Healthcare prices see lowest year-over-year gain in 15 years

Healthcare prices in January rose only 1.5 percent from January 2012 prices, marking the lowest healthcare price growth since December 1997, according to a new report from the Altarum Institute.

Meanwhile, January 2013 health expenditures grew at an annual rate of 4.1 percent compared with January 2012, for the fifth consecutive year of moderate spending growth.

The decelerating growth rate still meant higher spending throughout the healthcare industry during the past year, with home healthcare growing the fastest at 8.4 percent. Nursing home care, however, saw a slight spending drop of 0.2 percent, according to the study.
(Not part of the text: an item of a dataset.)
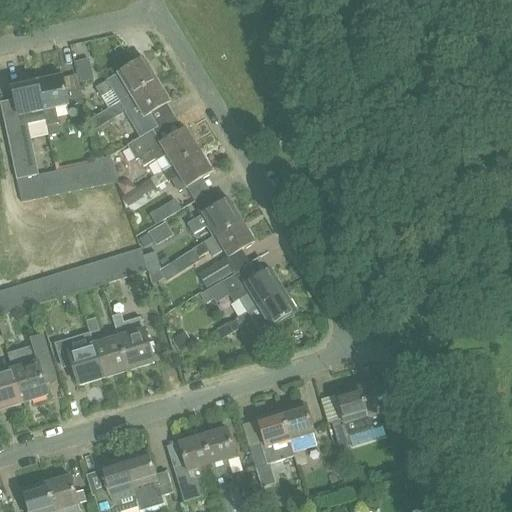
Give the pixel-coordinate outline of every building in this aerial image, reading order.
[(89,60),(76,63),(81,84),(94,81),(89,60)] [(130,97),(156,81),(143,60),(96,88),(102,98),(112,92),(119,103),(130,97)] [(39,83),(47,122),(50,137),(60,135),(54,110),(69,107),(68,102),(73,101),(80,106),(84,105),(81,89),(66,92),(63,77),(38,82),(39,83)] [(29,178),(37,176),(26,126),(47,122),(39,83),(36,83),(36,80),(22,83),(23,86),(15,88),(15,87),(14,87),(17,103),(2,106),(17,181),(29,178)] [(125,114),(139,137),(155,128),(147,115),(169,102),(156,81),(130,97),(119,103),(88,122),(94,132),(126,113),(126,114),(125,114)] [(156,163),(162,173),(199,151),(186,130),(160,145),(153,133),(128,148),(137,162),(139,160),(144,168),(155,161),(156,163)] [(144,198),(143,197),(168,182),(169,183),(179,177),(186,188),(212,173),(199,151),(162,173),(136,190),(125,197),(122,199),(128,208),(144,198)] [(96,157),(92,156),(88,162),(89,166),(97,164),(96,157)] [(113,161),(101,163),(105,186),(118,184),(113,161)] [(97,164),(89,166),(94,189),(105,186),(101,163),(97,164)] [(89,166),(77,168),(82,191),(94,189),(89,166)] [(77,168),(65,171),(70,194),(82,191),(77,168)] [(57,172),(53,173),(58,196),(70,194),(65,171),(57,172)] [(53,173),(41,176),(46,199),(58,196),(53,173)] [(46,199),(41,176),(37,176),(29,178),(34,201),(46,199)] [(34,201),(29,178),(17,181),(22,204),(34,201)] [(125,197),(136,190),(130,183),(126,181),(118,185),(117,185),(125,197)] [(190,189),(168,199),(172,208),(194,198),(190,189)] [(161,199),(138,213),(145,225),(168,210),(161,199)] [(208,227),(215,237),(215,238),(241,222),(228,201),(188,225),(194,236),(208,227)] [(194,251),(199,259),(210,253),(213,259),(224,252),(228,259),(254,243),(241,222),(215,238),(215,237),(193,250),(194,251)] [(139,240),(145,249),(153,244),(148,235),(139,240)] [(141,250),(130,253),(137,276),(148,272),(144,257),(141,250)] [(201,263),(199,259),(194,251),(161,271),(168,283),(201,263)] [(130,253),(118,257),(125,279),(137,276),(130,253)] [(144,257),(148,272),(150,277),(161,270),(156,253),(144,257)] [(118,257),(107,260),(114,283),(125,279),(118,257)] [(107,260),(95,264),(102,286),(114,283),(107,260)] [(199,276),(207,290),(232,274),(224,260),(199,276)] [(95,264),(84,267),(91,290),(102,286),(95,264)] [(84,267),(72,271),(79,293),(91,290),(84,267)] [(285,286),(295,279),(288,268),(278,275),(285,286)] [(164,279),(161,270),(150,277),(153,287),(156,284),(164,279)] [(244,270),(223,283),(235,304),(239,301),(247,314),(257,307),(258,308),(283,293),(270,271),(252,282),(244,270)] [(72,271),(61,274),(68,297),(79,293),(72,271)] [(61,274),(49,278),(56,300),(68,297),(61,274)] [(49,278),(38,281),(45,304),(56,300),(49,278)] [(38,281),(26,285),(33,307),(45,304),(38,281)] [(26,285),(15,288),(22,311),(33,307),(26,285)] [(15,288),(3,292),(10,314),(22,311),(15,288)] [(216,300),(210,290),(202,295),(208,305),(216,300)] [(3,292),(0,292),(0,317),(10,314),(3,292)] [(217,333),(222,341),(253,322),(259,332),(269,326),(271,330),(296,314),(283,293),(258,308),(257,307),(247,314),(236,320),(236,322),(217,333)] [(118,338),(128,373),(154,365),(140,320),(125,325),(122,315),(112,318),(118,338)] [(86,322),(90,335),(100,332),(96,319),(86,322)] [(172,341),(179,352),(193,344),(186,333),(172,341)] [(8,357),(12,371),(22,405),(48,397),(44,387),(56,383),(42,337),(30,340),(33,349),(8,357)] [(93,346),(103,380),(128,373),(118,338),(93,346)] [(67,353),(78,388),(103,380),(93,346),(67,353)] [(0,374),(0,411),(22,405),(12,371),(0,374)] [(360,389),(375,441),(386,438),(382,427),(397,423),(395,418),(408,415),(400,392),(388,395),(384,382),(360,389)] [(351,444),(353,448),(375,441),(360,389),(337,396),(344,420),(332,424),(339,448),(351,444)] [(282,413),(295,458),(298,467),(308,464),(304,452),(318,447),(314,434),(306,406),(282,413)] [(249,448),(256,470),(295,458),(282,413),(258,421),(264,443),(249,448)] [(253,511),(253,508),(246,511),(239,487),(233,485),(227,486),(226,481),(234,478),(229,461),(236,459),(227,430),(203,438),(214,476),(215,475),(226,511),(253,511)] [(199,480),(214,476),(203,438),(180,445),(186,465),(174,469),(184,504),(204,498),(199,480)] [(400,439),(362,449),(367,467),(405,457),(400,439)] [(149,455),(125,462),(138,507),(140,511),(157,511),(166,509),(163,498),(174,494),(168,473),(155,476),(149,455)] [(116,511),(115,508),(119,507),(120,511),(121,511),(138,507),(125,462),(101,470),(108,493),(95,497),(99,511),(116,511)] [(279,478),(281,492),(309,489),(308,475),(279,478)] [(69,479),(46,486),(53,511),(82,511),(81,511),(79,507),(78,507),(69,479)] [(348,487),(350,495),(364,490),(362,482),(348,487)] [(332,488),(336,499),(347,496),(344,485),(332,488)] [(53,511),(46,486),(22,494),(27,511),(53,511)] [(422,500),(426,511),(442,511),(438,495),(422,500)]
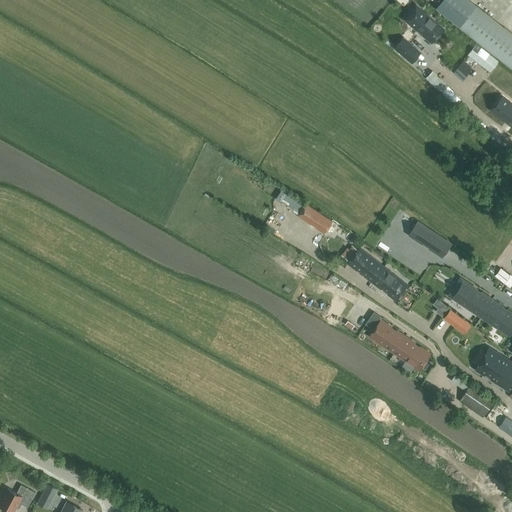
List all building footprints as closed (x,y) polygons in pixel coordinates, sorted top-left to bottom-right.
[(511,33),(470,0),(441,0),(436,8),(511,68),(511,33)] [(490,0),(482,0),(492,9),(496,5),(490,0)] [(443,28),(416,5),(404,19),(417,30),(418,28),(424,33),(422,34),(432,42),(443,28)] [(416,48),(404,36),(395,46),(407,57),(416,48)] [(467,57),(490,71),(497,60),(474,46),(467,57)] [(459,98),(447,85),(432,70),(425,78),(441,92),(454,104),(459,98)] [(492,109),(511,126),(511,103),(504,96),(492,109)] [(336,154),(331,158),(344,170),(348,166),(336,154)] [(305,203),(297,215),(317,227),(325,216),(305,203)] [(451,243),(418,221),(409,235),(422,243),(423,242),(430,246),(429,248),(442,257),(451,243)] [(360,247),(356,244),(346,256),(351,260),(349,262),(357,268),(360,267),(367,272),(367,275),(373,280),(385,264),(361,246),(360,247)] [(409,282),(385,264),(373,280),(381,286),(384,286),(390,291),(391,293),(397,298),(409,282)] [(511,285),(511,275),(510,274),(501,267),(493,276),(510,288),(511,285)] [(481,317),(493,299),(492,299),(491,301),(486,298),(487,296),(482,292),(481,292),(480,294),(476,291),(477,289),(476,289),(464,280),(453,297),(481,316),(480,316),(481,317)] [(345,313),(350,305),(336,297),(331,305),(335,307),(329,318),(355,332),(360,322),(345,313)] [(438,307),(442,302),(437,299),(433,304),(438,307)] [(481,317),(480,319),(495,330),(495,329),(508,338),(511,331),(511,317),(506,313),(505,314),(500,312),(501,310),(495,306),(494,307),(490,304),(493,299),(481,317)] [(468,320),(472,314),(460,304),(455,310),(468,320)] [(450,310),(444,317),(455,325),(461,318),(450,310)] [(379,321),(381,319),(382,317),(374,312),(371,316),(379,321)] [(369,336),(394,353),(405,336),(396,330),(395,331),(391,328),(392,327),(381,319),(369,336)] [(474,328),(465,329),(467,341),(476,340),(474,328)] [(405,336),(394,353),(419,370),(430,353),(420,346),(419,347),(415,344),(415,343),(405,336)] [(490,379),(511,392),(511,391),(511,361),(489,347),(486,352),(481,349),(474,361),(479,364),(475,369),(484,375),(486,373),(491,376),(490,379)] [(483,417),(494,401),(471,385),(460,402),(483,417)] [(511,436),(511,411),(497,401),(485,417),(503,431),(511,436)] [(38,503),(47,507),(57,489),(48,484),(38,503)] [(28,507),(35,492),(21,485),(16,493),(8,489),(5,495),(3,495),(0,500),(0,505),(12,511),(14,511),(17,507),(18,507),(20,507),(21,504),(28,507)] [(82,511),(83,510),(67,502),(61,511),(82,511)]
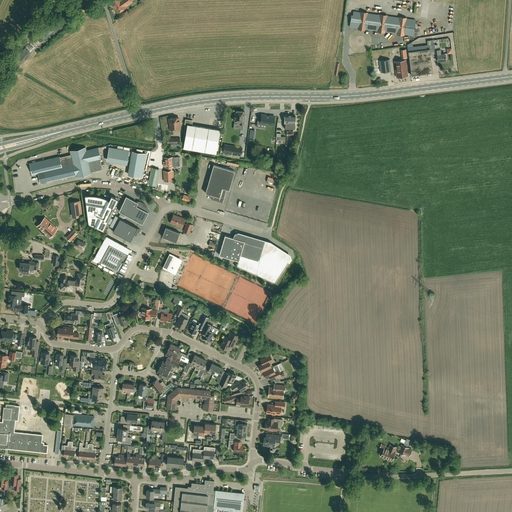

Hospital spending totaled $925 billion this January, accounting for 32 percent of all health spending. And physician clinical services totaled $557 billion, representing 19 percent of all health expenditures.

The study attributed the continued slowdown to the U.S. economy operating at less than full employment, as well as quality and cost pressures on hospitals and providers.

"The last time we saw healthcare prices rising so slowly was back in the 'golden era' of managed care in the mid- to late-1990s," Charles Roehrig, director of Altarum's Center for Sustainable Health Spending, said Wednesday in a statement.

The study builds on recent data from Office of the Actuary at the Centers for Medicare & Medicaid Services, which showed U.S. healthcare spending grew at a rate 3.9 percent in 2011--the slowest prolonged growth rate in half a century.

As prices and spending continue to slow, hospitals can expect to see a modest bump in drug costs this year. A February study in the American Journal of Health-System Pharmacy found that hospitals will experience a 1.5 percent increase in drug costs in 2013, below the more than 2 percent hikes in recent years, FierceHealthFinancce previously reported.